Your assignment: The reply should hold only the lines below beginning at the one with "centro de Alta" and ending at the one with "24 Februari 2026", copied exactly, with every picture left out.
□ □ □ □ □ □ □
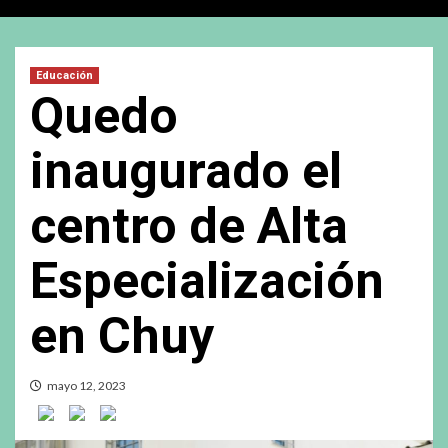
Educación
Quedo
inaugurado el
centro de Alta
Especialización
en Chuy
mayo 12, 2023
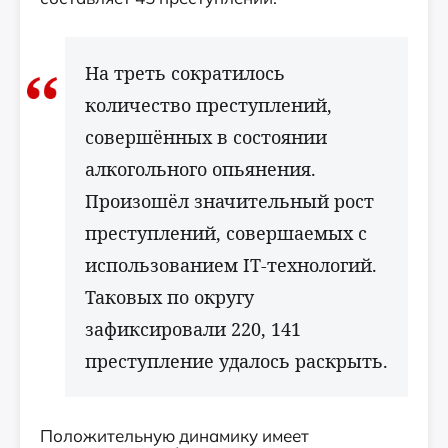
На треть сократилось
количество преступлений,
совершённых в состоянии
алкогольного опьянения.
Произошёл значительный рост
преступлений, совершаемых с
использованием IT-технологий.
Таковых по округу
зафиксировали 220, 141
преступление удалось раскрыть.
Положительную динамику имеет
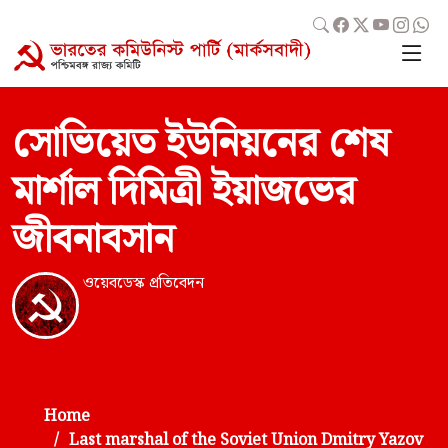
সোভিয়েত ইউনিয়নের শেষ
মার্শাল দিমিত্রী ইয়াজভের
জীবনাবসান
ওয়েবডেস্ক প্রতিবেদন
Home
Last marshal of the Soviet Union Dmitry Yazov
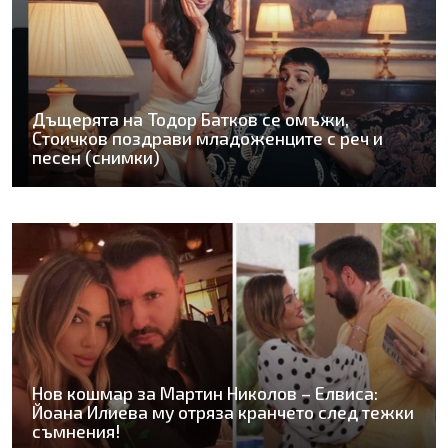
Дъщерята на Тодор Батков се омъжи,
Стоичков поздрави младоженците с реч и
песен (снимки)
Нов кошмар за Мартин Николов – Елвиса:
Йоана Илиева му отряза кранчето след тежки
съмнения!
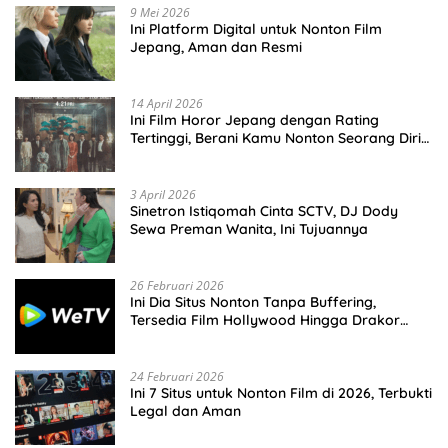
9 Mei 2026
Ini Platform Digital untuk Nonton Film
Jepang, Aman dan Resmi
14 April 2026
Ini Film Horor Jepang dengan Rating
Tertinggi, Berani Kamu Nonton Seorang Diri
Malam Hari?
3 April 2026
Sinetron Istiqomah Cinta SCTV, DJ Dody
Sewa Preman Wanita, Ini Tujuannya
26 Februari 2026
Ini Dia Situs Nonton Tanpa Buffering,
Tersedia Film Hollywood Hingga Drakor
Terbaru
24 Februari 2026
Ini 7 Situs untuk Nonton Film di 2026, Terbukti
Legal dan Aman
□ □ □ □ □ □ □
Exercise answer:
centro de Alta
Especialización
en Chuy
mayo 12, 2023
На треть сократилось
количество преступлений,
совершённых в состоянии
алкогольного опьянения.
Произошёл значительный рост
преступлений, совершаемых с
использованием IT-технологий.
Таковых по округу
зафиксировали 220, 141
преступление удалось раскрыть.
Положительную динамику имеет
সোভিয়েত ইউনিয়নের শেষ
মার্শাল দিমিত্রী ইয়াজভের
জীবনাবসান
ওয়েবডেস্ক প্রতিবেদন
Home
Last marshal of the Soviet Union Dmitry Yazov
Дъщерята на Тодор Батков се омъжи,
Стоичков поздрави младоженците с реч и
песен (снимки)
Нов кошмар за Мартин Николов – Елвиса:
Йоана Илиева му отряза кранчето след тежки
съмнения!
9 Mei 2026
Ini Platform Digital untuk Nonton Film
Jepang, Aman dan Resmi
14 April 2026
Ini Film Horor Jepang dengan Rating
Tertinggi, Berani Kamu Nonton Seorang Diri
Malam Hari?
3 April 2026
Sinetron Istiqomah Cinta SCTV, DJ Dody
Sewa Preman Wanita, Ini Tujuannya
26 Februari 2026
Ini Dia Situs Nonton Tanpa Buffering,
Tersedia Film Hollywood Hingga Drakor
Terbaru
24 Februari 2026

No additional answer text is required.